EXERCISE DIRECTIONS
Would you return the lines between the one holding "left knee: (110, 151, -11)" and the one holding "right wrist: (210, 126, -11)", inclusive, and only those, exactly as they stand in the listing below?

DATA EXCERPTS

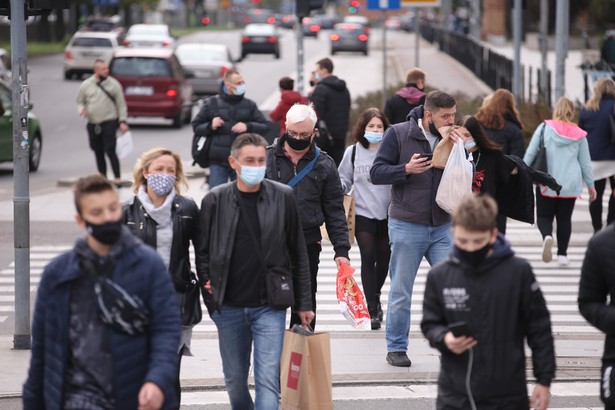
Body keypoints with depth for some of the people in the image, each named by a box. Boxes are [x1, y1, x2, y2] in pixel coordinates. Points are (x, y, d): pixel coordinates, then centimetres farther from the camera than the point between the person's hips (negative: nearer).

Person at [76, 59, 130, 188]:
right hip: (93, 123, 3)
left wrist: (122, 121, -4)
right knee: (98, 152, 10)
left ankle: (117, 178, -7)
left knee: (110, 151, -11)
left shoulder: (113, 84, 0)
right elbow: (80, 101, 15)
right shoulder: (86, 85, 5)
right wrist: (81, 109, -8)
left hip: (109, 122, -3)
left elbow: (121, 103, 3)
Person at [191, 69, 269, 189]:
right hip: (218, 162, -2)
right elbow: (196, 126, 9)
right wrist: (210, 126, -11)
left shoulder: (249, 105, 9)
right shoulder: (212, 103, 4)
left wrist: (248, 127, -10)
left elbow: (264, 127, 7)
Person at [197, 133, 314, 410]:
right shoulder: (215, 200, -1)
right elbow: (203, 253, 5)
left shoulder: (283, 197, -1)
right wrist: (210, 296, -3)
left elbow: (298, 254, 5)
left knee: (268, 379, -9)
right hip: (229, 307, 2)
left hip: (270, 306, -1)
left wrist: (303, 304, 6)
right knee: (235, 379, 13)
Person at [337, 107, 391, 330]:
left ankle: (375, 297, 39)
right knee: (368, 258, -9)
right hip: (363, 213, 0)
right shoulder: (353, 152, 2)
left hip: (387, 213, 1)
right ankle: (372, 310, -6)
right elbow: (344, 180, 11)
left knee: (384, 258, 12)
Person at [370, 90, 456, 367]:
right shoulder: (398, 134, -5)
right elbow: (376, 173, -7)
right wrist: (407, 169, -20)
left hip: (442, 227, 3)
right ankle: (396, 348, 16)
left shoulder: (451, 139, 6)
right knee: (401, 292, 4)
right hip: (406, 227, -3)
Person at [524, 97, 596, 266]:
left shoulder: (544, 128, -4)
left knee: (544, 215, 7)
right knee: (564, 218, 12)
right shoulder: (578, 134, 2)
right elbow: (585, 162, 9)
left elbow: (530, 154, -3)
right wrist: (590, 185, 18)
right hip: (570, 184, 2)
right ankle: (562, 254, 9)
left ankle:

ANSWER TO THIS EXERCISE
left knee: (110, 151, -11)
left shoulder: (113, 84, 0)
right elbow: (80, 101, 15)
right shoulder: (86, 85, 5)
right wrist: (81, 109, -8)
left hip: (109, 122, -3)
left elbow: (121, 103, 3)
Person at [191, 69, 269, 189]:
right hip: (218, 162, -2)
right elbow: (196, 126, 9)
right wrist: (210, 126, -11)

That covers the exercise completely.